Anyway, my own taste for clean/growl mixtures was entirely satisfied with the next song, "My Kantele". While Pasi used to sing this song with clean vocals only, Tomi launched right into the first verse full growls ahead, resurrecting the electric version of the song as remembered from the Elegy album. Simply amazing. After this song wasn't played at the FME in February, I was afraid it might have been, like "Black Winter Day", dropped from the setlist entirely. Fortunately it's still there, for no matter how many great songs Amorphis have come up with since and will in the future, "My Kantele" will always remain very, very special.
The penultimate song of the regular set was the only one from Am Universum, which - like Far From The Sun - would deserve broader recognition in the setlist. As stated above, Tomi not only performs the older material extremely well but also does Pasi's songs justice, and perhaps nowhere more evidently so than on "Alone". His version is a good bit different from Pasi's, particularly the second and third chorus, which he has adapted to his lower register for added power and emphasis. Did I write power? Sorry, I meant POWER!!!
And then again, it was time to set the inner eye on the more colorful spheres of the mind.
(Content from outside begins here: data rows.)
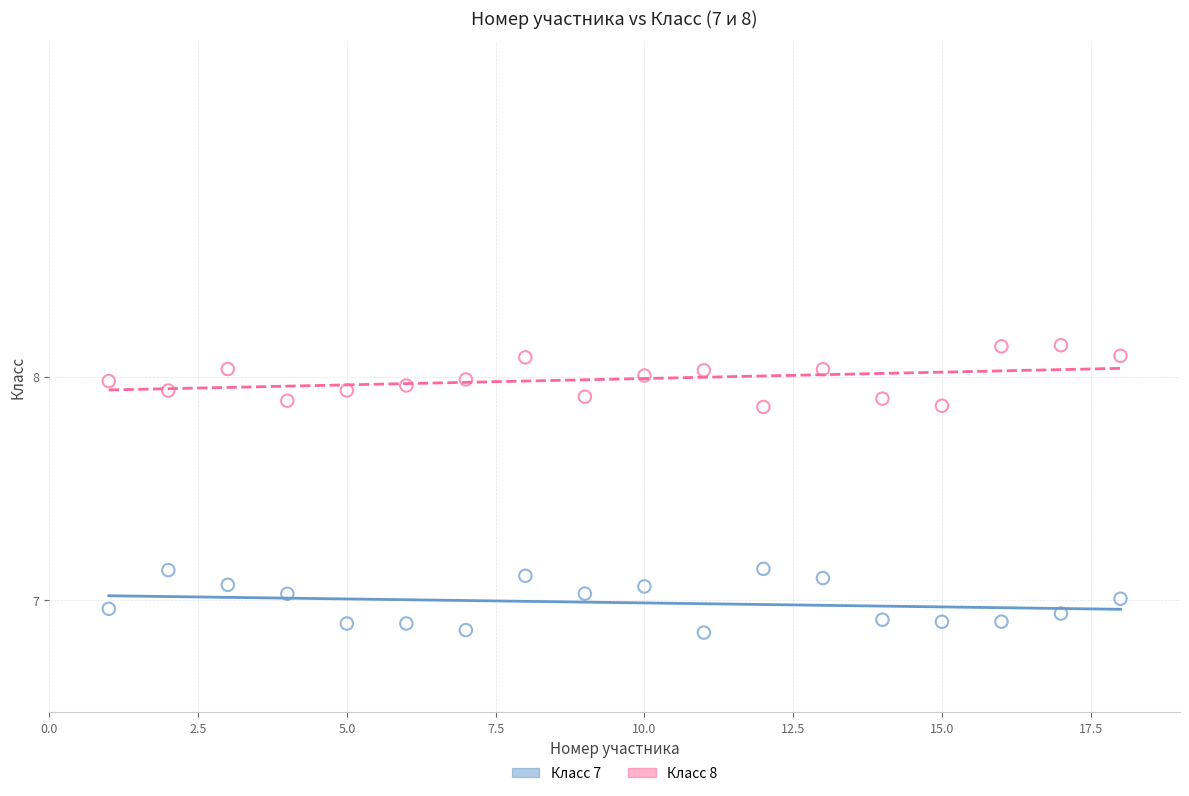

What are all the series names shown in the legend?

Класс 7, Класс 8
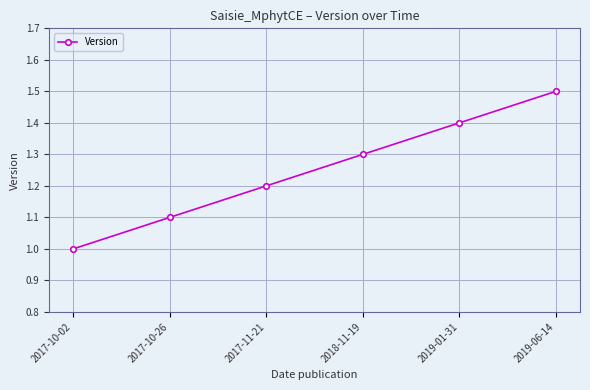

How many categories are shown in the chart?

6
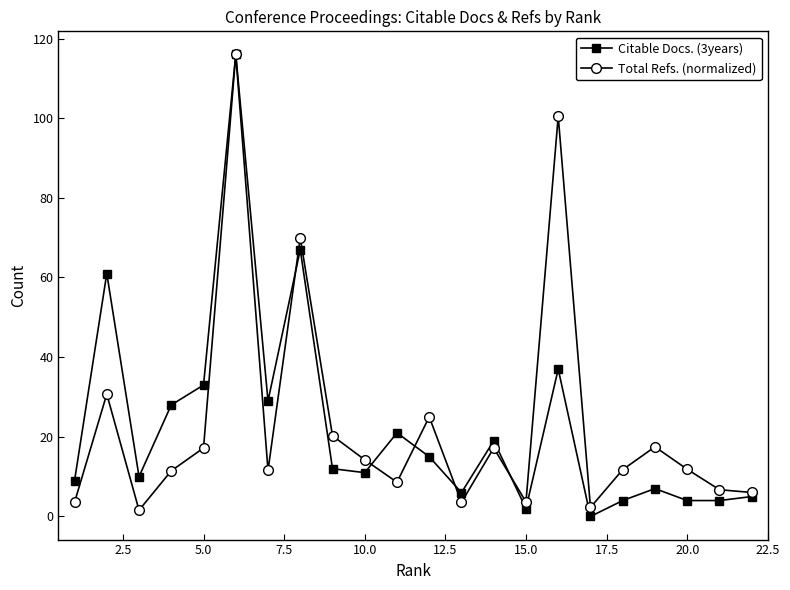

What is the greatest value displayed?

116.0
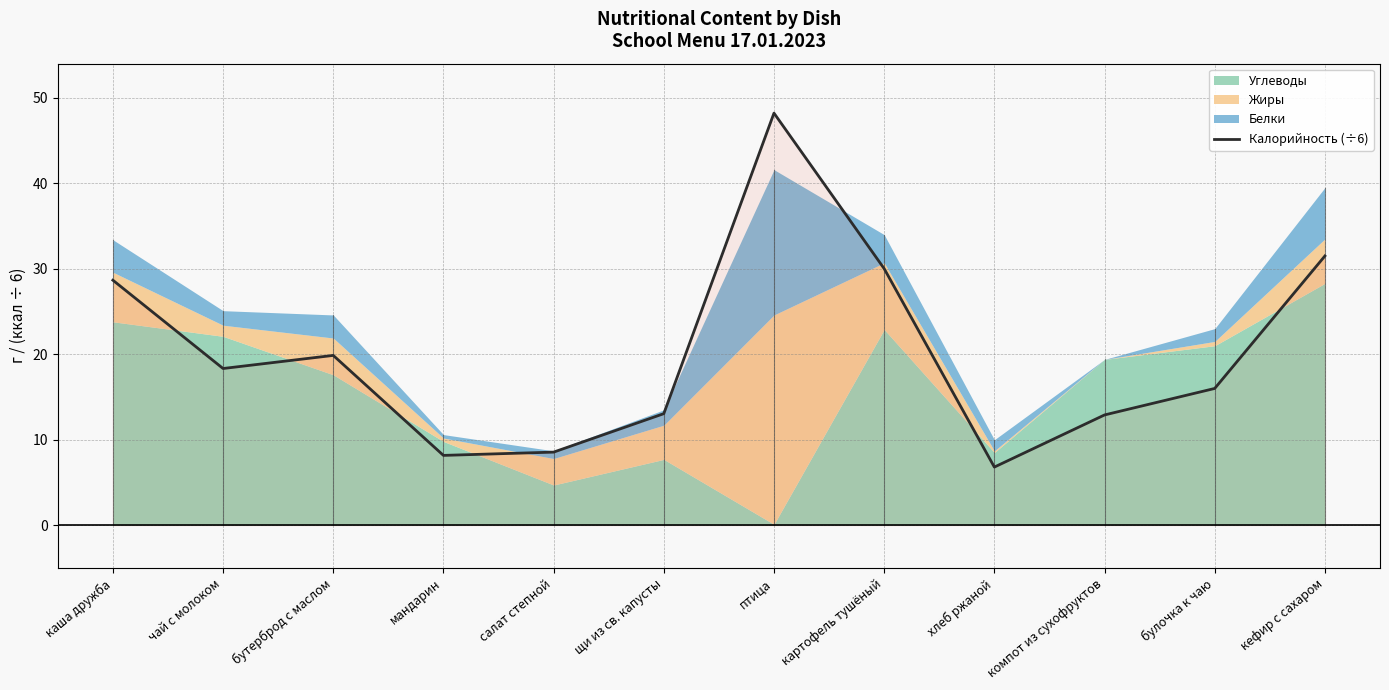

The value of Калорийность (÷6) at компот из сухофруктов is 12.9. True or false?

True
Tomi K. kicked on his phaser and together with Santeri's far-out keyboard sounds wove the magic carpet on which Esa's dreamy guitar melody took flight, before Tomi J. joined the fun and, with "The Orphan", proved once again that among his multiple other qualities, he also has an exceptional knack for ballads. Even an outstanding show needs its particular highlights, and this song was one of them. After the last chorus, the singer left the stage but the band played on. And I'd be the last one to deny a musician their well-deserved beer after a show, but right there and then I just stood leaning on the security fence, letting the outro solo infiltrate all my senses... wishing it would last... forever. As the old song goes, if we could freeze moments in time, we all would... Alas, the beer won.
Fortunately, this wasn't quite the end of it yet, for the band soon came back on stage to do three encores, starting with "Day Of Your Beliefs". Finally, a song from Far From The Sun! This 2003 album has faced plenty of undue disrespect even before getting totally eclipsed by its successor, but it's nonetheless a fine collection of little gems that deserve a better fate than utter oblivion. Esa has stated on more than one occasion that it would be interesting to re-record FFTS with Tomi J. some day, and while this doesn't seem the most realistic option, at least the live set should continue to include some of those songs.
The last two songs were "Drowned Maid", another perennial favorite from Tales, and finally, "Leaves Scar" from Eclipse. A few individuals in the audience - some of them not much older than the song itself - screamed for "Black Winter Day", but the majority appeared willing to do without it. It's a bold statement from a band to ban their biggest hit from the setlist (will Deep Purple ever again do a show without that Lake Geneva thing?), but it's the best thing to do when your new material represents your identity so much better. Amorphis know who they are and where they stand today, modest as ever but confident and rightfully proud of their new album. While the concerts of this tour covered the band's whole history with ease, they were much less a reminiscence of the past but an outlook on the future. And that future looks pretty good.